I’ve tried to understand why people get Botox if it isn’t for medical reasons such as migraines or loose skin on the eyelids. The most common response I get is: “Because it makes me feel better.” It seems to come back to one inescapable thing: we believe youth is better and good, and ageing is bad and undesirable. While I want to be able to support someone’s choice to get Botox in a worry-free way, I do worry. Because if someone is getting Botox in order to stave off the signs of ageing, they are going to have to be locked into that process for life.
It is one thing to be aghast as your face changes in line with the natural timeline of ageing, it is quite another to have frozen parts of your face for years, and then be confronted with what it looks like when you stop.
That should make us question exactly what the anti-ageing industry is actually selling. Youth isn’t a value, an ethic, or something that is even possible to attain beyond the point in which it passes, which means you cannot truly ever purchase it.
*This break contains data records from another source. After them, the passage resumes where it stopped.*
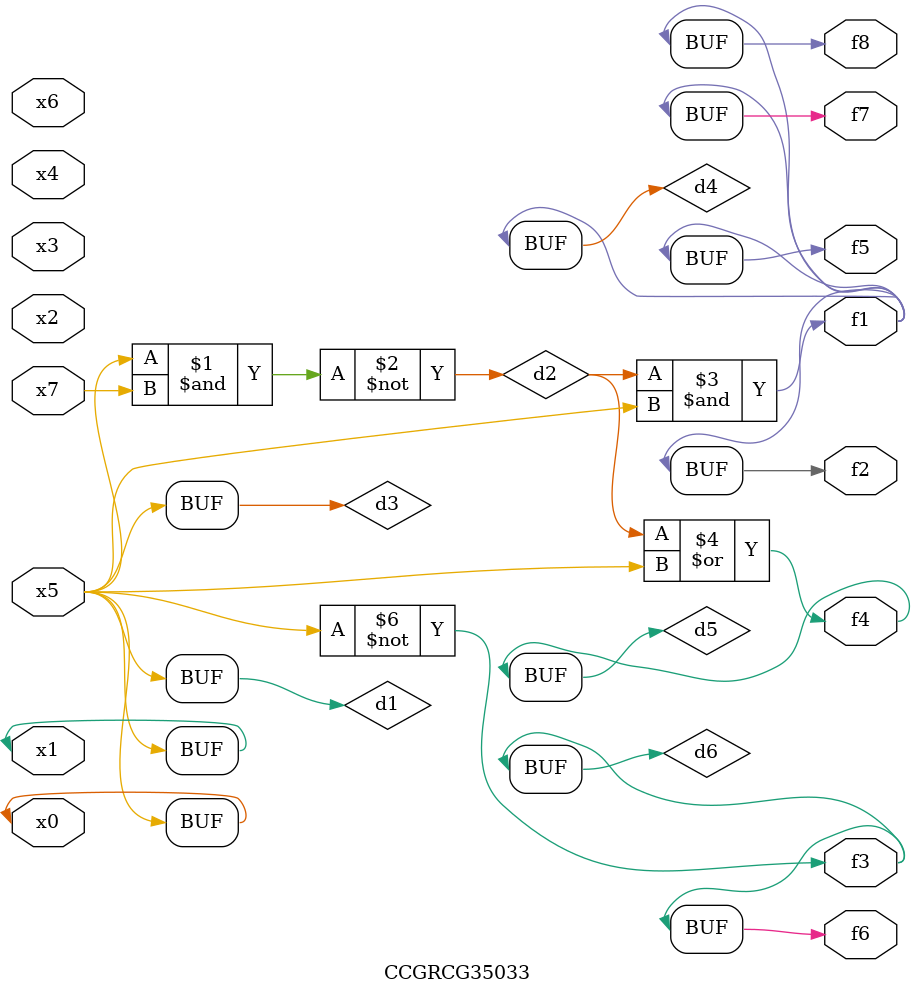
<source format=v>
module CCGRCG35033(
	input x0, x1, x2, x3, x4, x5, x6, x7,
	output f1, f2, f3, f4, f5, f6, f7, f8
);

	wire d1, d2, d3, d4, d5, d6;

	buf (d1, x0, x5);
	nand (d2, x5, x7);
	buf (d3, x0, x1);
	and (d4, d2, d3);
	or (d5, d2, d3);
	nor (d6, d1, d3);
	assign f1 = d4;
	assign f2 = d4;
	assign f3 = d6;
	assign f4 = d5;
	assign f5 = d4;
	assign f6 = d6;
	assign f7 = d4;
	assign f8 = d4;
endmodule

</source>
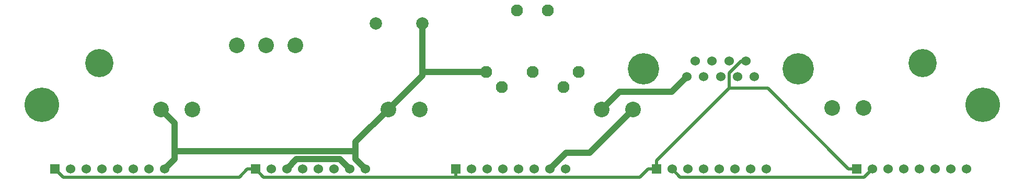
<source format=gtl>
G04 #@! TF.FileFunction,Copper,L1,Top,Signal*
%FSLAX46Y46*%
G04 Gerber Fmt 4.6, Leading zero omitted, Abs format (unit mm)*
G04 Created by KiCad (PCBNEW 4.0.7-e2-6376~58~ubuntu16.04.1) date Fri Mar  9 14:48:57 2018*
%MOMM*%
%LPD*%
G01*
G04 APERTURE LIST*
%ADD10C,0.150000*%
%ADD11R,1.524000X1.524000*%
%ADD12C,1.524000*%
%ADD13C,5.080000*%
%ADD14C,2.000000*%
%ADD15C,2.540000*%
%ADD16C,1.948180*%
%ADD17C,5.588000*%
%ADD18C,4.572000*%
%ADD19C,1.016000*%
%ADD20C,0.508000*%
G04 APERTURE END LIST*
D10*
D11*
X58064400Y-78486000D03*
D12*
X60604400Y-78486000D03*
X63144400Y-78486000D03*
X65684400Y-78486000D03*
X68224400Y-78486000D03*
X70764400Y-78486000D03*
X73304400Y-78486000D03*
X75844400Y-78486000D03*
D11*
X122987000Y-78486000D03*
D12*
X125527000Y-78486000D03*
X128067000Y-78486000D03*
X130607000Y-78486000D03*
X133147000Y-78486000D03*
X135687000Y-78486000D03*
X138227000Y-78486000D03*
X140767000Y-78486000D03*
D11*
X187909000Y-78486000D03*
D12*
X190449000Y-78486000D03*
X192989000Y-78486000D03*
X195529000Y-78486000D03*
X198069000Y-78486000D03*
X200609000Y-78486000D03*
X203149000Y-78486000D03*
X205689000Y-78486000D03*
D11*
X155448000Y-78486000D03*
D12*
X157988000Y-78486000D03*
X160528000Y-78486000D03*
X163068000Y-78486000D03*
X165608000Y-78486000D03*
X168148000Y-78486000D03*
X170688000Y-78486000D03*
X173228000Y-78486000D03*
D11*
X90525600Y-78486000D03*
D12*
X93065600Y-78486000D03*
X95605600Y-78486000D03*
X98145600Y-78486000D03*
X100685600Y-78486000D03*
X103225600Y-78486000D03*
X105765600Y-78486000D03*
X108305600Y-78486000D03*
X171348400Y-63500000D03*
X168605200Y-63500000D03*
X165862000Y-63500000D03*
X163118800Y-63500000D03*
X160375600Y-63500000D03*
X169976800Y-60960000D03*
X167233600Y-60960000D03*
X164490400Y-60960000D03*
X161747200Y-60960000D03*
D13*
X178384200Y-62230000D03*
X153339800Y-62230000D03*
D14*
X110042000Y-54864000D03*
X117542000Y-54864000D03*
D15*
X96951800Y-58420000D03*
X92202000Y-58420000D03*
X87452200Y-58420000D03*
D16*
X127883920Y-62738000D03*
X135382000Y-62738000D03*
X142880080Y-62738000D03*
X130383280Y-65237360D03*
X140380720Y-65237360D03*
X132882640Y-52738020D03*
X137881360Y-52738020D03*
D17*
X55880000Y-68072000D03*
X208280000Y-68072000D03*
D15*
X80264000Y-68834000D03*
X75184000Y-68834000D03*
X117094000Y-68834000D03*
X112014000Y-68834000D03*
X151638000Y-68834000D03*
X146558000Y-68834000D03*
X188976000Y-68580000D03*
X183896000Y-68580000D03*
D18*
X65214500Y-61264800D03*
X198564000Y-61264800D03*
D19*
X97180800Y-76910800D02*
X95605600Y-78486000D01*
X104190400Y-76910800D02*
X97180800Y-76910800D01*
X105765600Y-78486000D02*
X104190400Y-76910800D01*
X140853700Y-75859300D02*
X138227000Y-78486000D01*
X144612700Y-75859300D02*
X140853700Y-75859300D01*
X151638000Y-68834000D02*
X144612700Y-75859300D01*
D20*
X155448000Y-78486000D02*
X154126900Y-78486000D01*
X122987000Y-79807100D02*
X122987000Y-78486000D01*
X152805800Y-79807100D02*
X122987000Y-79807100D01*
X154126900Y-78486000D02*
X152805800Y-79807100D01*
X91846700Y-79807100D02*
X90525600Y-78486000D01*
X122987000Y-79807100D02*
X91846700Y-79807100D01*
X59390500Y-79812100D02*
X58064400Y-78486000D01*
X87878400Y-79812100D02*
X59390500Y-79812100D01*
X89204500Y-78486000D02*
X87878400Y-79812100D01*
X90525600Y-78486000D02*
X89204500Y-78486000D01*
X155448000Y-78486000D02*
X155448000Y-77164900D01*
X187909000Y-78486000D02*
X186587900Y-78486000D01*
X173481200Y-65379300D02*
X186587900Y-78486000D01*
X167233600Y-65379300D02*
X173481200Y-65379300D01*
X167233600Y-62915800D02*
X167233600Y-65379300D01*
X169189400Y-60960000D02*
X167233600Y-62915800D01*
X169976800Y-60960000D02*
X169189400Y-60960000D01*
X167233600Y-65379300D02*
X155448000Y-77164900D01*
X159309200Y-79807200D02*
X157988000Y-78486000D01*
X189127800Y-79807200D02*
X159309200Y-79807200D01*
X190449000Y-78486000D02*
X189127800Y-79807200D01*
D19*
X149446000Y-65946000D02*
X146558000Y-68834000D01*
X157929600Y-65946000D02*
X149446000Y-65946000D01*
X160375600Y-63500000D02*
X157929600Y-65946000D01*
X106730400Y-74117600D02*
X106730400Y-75589700D01*
X112014000Y-68834000D02*
X106730400Y-74117600D01*
X106730400Y-76910800D02*
X108305600Y-78486000D01*
X106730400Y-75589700D02*
X106730400Y-76910800D01*
X106730400Y-75589700D02*
X77419600Y-75589700D01*
X77419600Y-76910800D02*
X77419600Y-75589700D01*
X75844400Y-78486000D02*
X77419600Y-76910800D01*
X77419600Y-71069600D02*
X75184000Y-68834000D01*
X77419600Y-75589700D02*
X77419600Y-71069600D01*
X117542000Y-62738000D02*
X127883900Y-62738000D01*
X117542000Y-54864000D02*
X117542000Y-62738000D01*
X117542000Y-63306000D02*
X112014000Y-68834000D01*
X117542000Y-62738000D02*
X117542000Y-63306000D01*
M02*

</source>
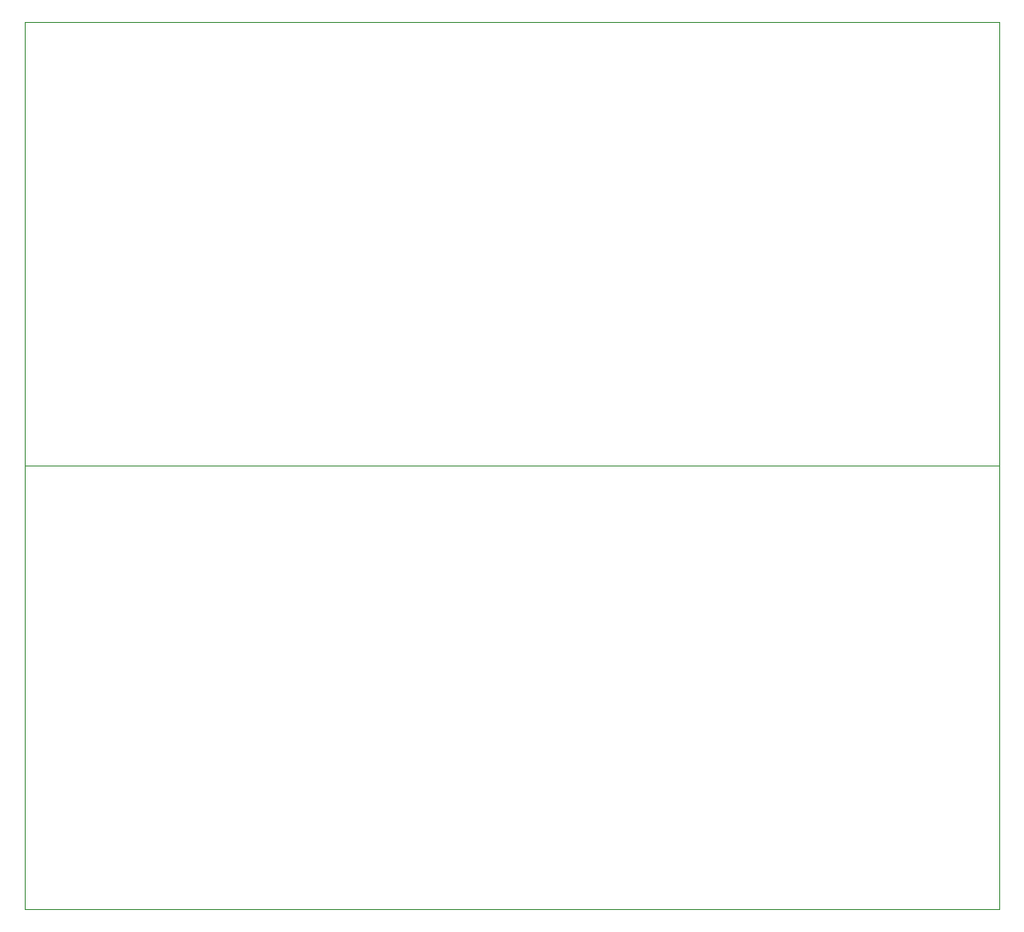
<source format=gbr>
G04 #@! TF.GenerationSoftware,KiCad,Pcbnew,5.1.5+dfsg1-2build2*
G04 #@! TF.CreationDate,2021-11-10T18:08:46-05:00*
G04 #@! TF.ProjectId,,58585858-5858-4585-9858-585858585858,rev?*
G04 #@! TF.SameCoordinates,Original*
G04 #@! TF.FileFunction,Profile,NP*
%FSLAX46Y46*%
G04 Gerber Fmt 4.6, Leading zero omitted, Abs format (unit mm)*
G04 Created by KiCad (PCBNEW 5.1.5+dfsg1-2build2) date 2021-11-10 18:08:46*
%MOMM*%
%LPD*%
G04 APERTURE LIST*
%ADD10C,0.050000*%
G04 APERTURE END LIST*
D10*
X109563000Y-96041900D02*
X109563000Y-137041900D01*
X109563000Y-96041900D02*
X199563000Y-96041900D01*
X109563000Y-137041900D02*
X199563000Y-137041900D01*
X199563000Y-96041900D02*
X199563000Y-137041900D01*
X199563000Y-55041900D02*
X199563000Y-96041900D01*
X109563000Y-96041900D02*
X199563000Y-96041900D01*
X109563000Y-55041900D02*
X199563000Y-55041900D01*
X109563000Y-55041900D02*
X109563000Y-96041900D01*
M02*

</source>
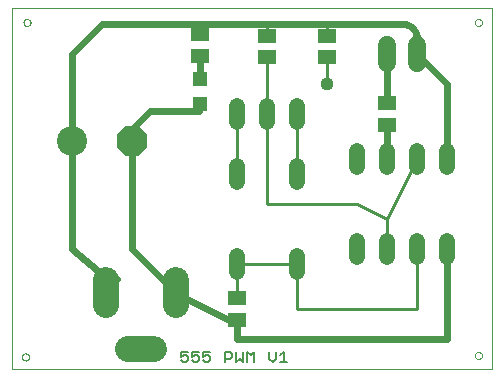
<source format=gtl>
G75*
G70*
%OFA0B0*%
%FSLAX24Y24*%
%IPPOS*%
%LPD*%
%AMOC8*
5,1,8,0,0,1.08239X$1,22.5*
%
%ADD10C,0.0000*%
%ADD11C,0.0060*%
%ADD12C,0.0520*%
%ADD13R,0.0591X0.0512*%
%ADD14R,0.0630X0.0512*%
%ADD15C,0.1000*%
%ADD16OC8,0.1000*%
%ADD17C,0.0860*%
%ADD18C,0.0600*%
%ADD19R,0.0472X0.0472*%
%ADD20C,0.0100*%
%ADD21C,0.0240*%
%ADD22C,0.0440*%
D10*
X000101Y000252D02*
X000101Y012272D01*
X016101Y012272D01*
X016101Y000252D01*
X000101Y000252D01*
X000433Y000652D02*
X000435Y000673D01*
X000441Y000693D01*
X000450Y000713D01*
X000462Y000730D01*
X000477Y000744D01*
X000495Y000756D01*
X000515Y000764D01*
X000535Y000769D01*
X000556Y000770D01*
X000577Y000767D01*
X000597Y000761D01*
X000616Y000750D01*
X000633Y000737D01*
X000646Y000721D01*
X000657Y000703D01*
X000665Y000683D01*
X000669Y000663D01*
X000669Y000641D01*
X000665Y000621D01*
X000657Y000601D01*
X000646Y000583D01*
X000633Y000567D01*
X000616Y000554D01*
X000597Y000543D01*
X000577Y000537D01*
X000556Y000534D01*
X000535Y000535D01*
X000515Y000540D01*
X000495Y000548D01*
X000477Y000560D01*
X000462Y000574D01*
X000450Y000591D01*
X000441Y000611D01*
X000435Y000631D01*
X000433Y000652D01*
X000483Y011802D02*
X000485Y011823D01*
X000491Y011843D01*
X000500Y011863D01*
X000512Y011880D01*
X000527Y011894D01*
X000545Y011906D01*
X000565Y011914D01*
X000585Y011919D01*
X000606Y011920D01*
X000627Y011917D01*
X000647Y011911D01*
X000666Y011900D01*
X000683Y011887D01*
X000696Y011871D01*
X000707Y011853D01*
X000715Y011833D01*
X000719Y011813D01*
X000719Y011791D01*
X000715Y011771D01*
X000707Y011751D01*
X000696Y011733D01*
X000683Y011717D01*
X000666Y011704D01*
X000647Y011693D01*
X000627Y011687D01*
X000606Y011684D01*
X000585Y011685D01*
X000565Y011690D01*
X000545Y011698D01*
X000527Y011710D01*
X000512Y011724D01*
X000500Y011741D01*
X000491Y011761D01*
X000485Y011781D01*
X000483Y011802D01*
X015533Y011802D02*
X015535Y011823D01*
X015541Y011843D01*
X015550Y011863D01*
X015562Y011880D01*
X015577Y011894D01*
X015595Y011906D01*
X015615Y011914D01*
X015635Y011919D01*
X015656Y011920D01*
X015677Y011917D01*
X015697Y011911D01*
X015716Y011900D01*
X015733Y011887D01*
X015746Y011871D01*
X015757Y011853D01*
X015765Y011833D01*
X015769Y011813D01*
X015769Y011791D01*
X015765Y011771D01*
X015757Y011751D01*
X015746Y011733D01*
X015733Y011717D01*
X015716Y011704D01*
X015697Y011693D01*
X015677Y011687D01*
X015656Y011684D01*
X015635Y011685D01*
X015615Y011690D01*
X015595Y011698D01*
X015577Y011710D01*
X015562Y011724D01*
X015550Y011741D01*
X015541Y011761D01*
X015535Y011781D01*
X015533Y011802D01*
X015533Y000702D02*
X015535Y000723D01*
X015541Y000743D01*
X015550Y000763D01*
X015562Y000780D01*
X015577Y000794D01*
X015595Y000806D01*
X015615Y000814D01*
X015635Y000819D01*
X015656Y000820D01*
X015677Y000817D01*
X015697Y000811D01*
X015716Y000800D01*
X015733Y000787D01*
X015746Y000771D01*
X015757Y000753D01*
X015765Y000733D01*
X015769Y000713D01*
X015769Y000691D01*
X015765Y000671D01*
X015757Y000651D01*
X015746Y000633D01*
X015733Y000617D01*
X015716Y000604D01*
X015697Y000593D01*
X015677Y000587D01*
X015656Y000584D01*
X015635Y000585D01*
X015615Y000590D01*
X015595Y000598D01*
X015577Y000610D01*
X015562Y000624D01*
X015550Y000641D01*
X015541Y000661D01*
X015535Y000681D01*
X015533Y000702D01*
D11*
X009272Y000482D02*
X009046Y000482D01*
X009159Y000482D02*
X009159Y000822D01*
X009046Y000709D01*
X008904Y000822D02*
X008904Y000595D01*
X008791Y000482D01*
X008677Y000595D01*
X008677Y000822D01*
X008167Y000822D02*
X008167Y000482D01*
X007941Y000482D02*
X007941Y000822D01*
X008054Y000709D01*
X008167Y000822D01*
X007799Y000822D02*
X007799Y000482D01*
X007686Y000595D01*
X007572Y000482D01*
X007572Y000822D01*
X007431Y000766D02*
X007431Y000652D01*
X007374Y000595D01*
X007204Y000595D01*
X007204Y000482D02*
X007204Y000822D01*
X007374Y000822D01*
X007431Y000766D01*
X006694Y000822D02*
X006467Y000822D01*
X006467Y000652D01*
X006581Y000709D01*
X006638Y000709D01*
X006694Y000652D01*
X006694Y000539D01*
X006638Y000482D01*
X006524Y000482D01*
X006467Y000539D01*
X006326Y000539D02*
X006269Y000482D01*
X006156Y000482D01*
X006099Y000539D01*
X006099Y000652D02*
X006213Y000709D01*
X006269Y000709D01*
X006326Y000652D01*
X006326Y000539D01*
X006099Y000652D02*
X006099Y000822D01*
X006326Y000822D01*
X005958Y000822D02*
X005731Y000822D01*
X005731Y000652D01*
X005844Y000709D01*
X005901Y000709D01*
X005958Y000652D01*
X005958Y000539D01*
X005901Y000482D01*
X005787Y000482D01*
X005731Y000539D01*
D12*
X007601Y003492D02*
X007601Y004012D01*
X009601Y004012D02*
X009601Y003492D01*
X011601Y003992D02*
X011601Y004512D01*
X012601Y004512D02*
X012601Y003992D01*
X013601Y003992D02*
X013601Y004512D01*
X014601Y004512D02*
X014601Y003992D01*
X014601Y006992D02*
X014601Y007512D01*
X013601Y007512D02*
X013601Y006992D01*
X012601Y006992D02*
X012601Y007512D01*
X011601Y007512D02*
X011601Y006992D01*
X009601Y007012D02*
X009601Y006492D01*
X007601Y006492D02*
X007601Y007012D01*
X007601Y008492D02*
X007601Y009012D01*
X008601Y009012D02*
X008601Y008492D01*
X009601Y008492D02*
X009601Y009012D01*
D13*
X010601Y010667D03*
X010601Y011337D03*
X008601Y011337D03*
X008601Y010667D03*
D14*
X006351Y010678D03*
X006351Y011426D03*
X012601Y009126D03*
X012601Y008378D03*
X007601Y002626D03*
X007601Y001878D03*
D15*
X002101Y007852D03*
D16*
X004101Y007852D03*
D17*
X003220Y003232D02*
X003220Y002372D01*
X003971Y000912D02*
X004831Y000912D01*
X005582Y002372D02*
X005582Y003232D01*
D18*
X012601Y010452D02*
X012601Y011052D01*
X013601Y011052D02*
X013601Y010452D01*
D19*
X006351Y009915D03*
X006351Y009089D03*
D20*
X007601Y008752D02*
X007601Y006752D01*
X008601Y005752D02*
X011601Y005752D01*
X012601Y005252D01*
X013601Y007252D01*
X012601Y005252D02*
X012601Y004252D01*
X013601Y004252D02*
X013601Y002252D01*
X009601Y002252D01*
X009601Y003752D01*
X007601Y003752D01*
X007601Y002626D01*
X008601Y005752D02*
X008601Y008752D01*
X008601Y010667D01*
X008601Y011252D02*
X008601Y011752D01*
X010601Y011752D02*
X010601Y011252D01*
X010601Y010667D02*
X010601Y009752D01*
X009601Y008752D02*
X009601Y006752D01*
X006601Y011252D02*
X006601Y011752D01*
D21*
X008601Y011752D01*
X010601Y011752D01*
X013101Y011752D01*
X013145Y011750D01*
X013188Y011744D01*
X013230Y011735D01*
X013272Y011722D01*
X013312Y011705D01*
X013351Y011685D01*
X013388Y011662D01*
X013422Y011635D01*
X013455Y011606D01*
X013484Y011573D01*
X013511Y011539D01*
X013534Y011502D01*
X013554Y011463D01*
X013571Y011423D01*
X013584Y011381D01*
X013593Y011339D01*
X013599Y011296D01*
X013601Y011252D01*
X013601Y010752D01*
X014601Y009752D01*
X014601Y007252D01*
X012601Y007252D02*
X012601Y008378D01*
X012601Y009126D02*
X012601Y010752D01*
X006601Y011752D02*
X003101Y011752D01*
X002101Y010752D01*
X002101Y007852D01*
X002101Y004252D01*
X003151Y003352D01*
X003601Y003252D01*
X004101Y004252D02*
X004101Y008252D01*
X004701Y008852D01*
X006301Y008852D01*
X006314Y008854D01*
X006326Y008859D01*
X006336Y008867D01*
X006344Y008877D01*
X006349Y008889D01*
X006351Y008902D01*
X006351Y009002D01*
X006351Y010002D02*
X006351Y010652D01*
X004101Y004252D02*
X005601Y002752D01*
X007601Y001752D01*
X007601Y001252D01*
X014601Y001252D01*
X014601Y004252D01*
D22*
X010601Y009752D03*
M02*

</source>
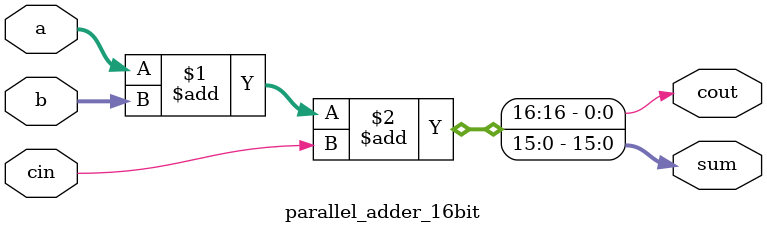
<source format=v>
module parallel_adder_16bit (
    input  [15:0] a,       // First 16-bit input
    input  [15:0] b,       // Second 16-bit input
    input         cin,     // Carry-in
    output [15:0] sum,     // 16-bit sum output
    output        cout     // Carry-out
);

    // Internal signal for carry propagation
    wire [15:0] carry;

    // Generate the sum and carry for each bit
    assign {cout, sum} = a + b + cin;

endmodule

</source>
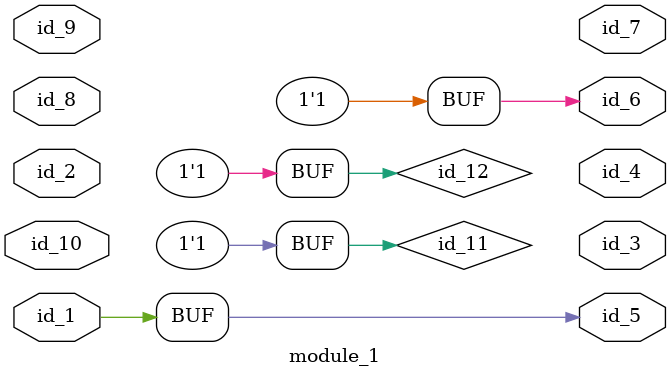
<source format=v>
module module_0 (
    id_1,
    id_2,
    id_3,
    id_4,
    id_5,
    id_6
);
  inout wire id_6;
  output wire id_5;
  input wire id_4;
  input wire id_3;
  input wire id_2;
  output wire id_1;
  assign module_1.id_6 = 0;
  assign id_5 = id_4;
endmodule
module module_1 (
    id_1,
    id_2,
    id_3,
    id_4,
    id_5,
    id_6,
    id_7,
    id_8,
    id_9,
    id_10
);
  inout wire id_10;
  input wire id_9;
  input wire id_8;
  output wire id_7;
  output wire id_6;
  output wire id_5;
  output wire id_4;
  output wire id_3;
  input wire id_2;
  input wire id_1;
  assign id_5 = id_1;
  supply1 id_11, id_12;
  wire id_13;
  module_0 modCall_1 (
      id_12,
      id_12,
      id_8,
      id_13,
      id_12,
      id_13
  );
  assign id_6 = -1;
  wire id_14;
  parameter id_15 = 1;
  wire id_16;
  always begin : LABEL_0
    id_11 = -1;
    $display;
    $display(1);
  end
endmodule

</source>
Jessica DeFino, the beauty writer and critic, summarised the anti-ageing beauty standard brilliantly in her Substack The Unpublishable: “The history of this standard goes back centuries; it stems from systems of oppression. Patriarchy, white supremacy, and capitalism for sure. Anti-aging is the ultimate capitalist goal, because it can never be met, right? It’s physically impossible to anti-age. And to try to anti-age is to be a consumer for life.”
This only strengthens my resolve to dismantle the negativity and bias we have around ageing. It is one thing to have the option, and quite another thing to feel like you have to choose that option. Having spent four decades feeling pressured to look a certain way or never feeling like I match the standard, I’ve decided enough is enough.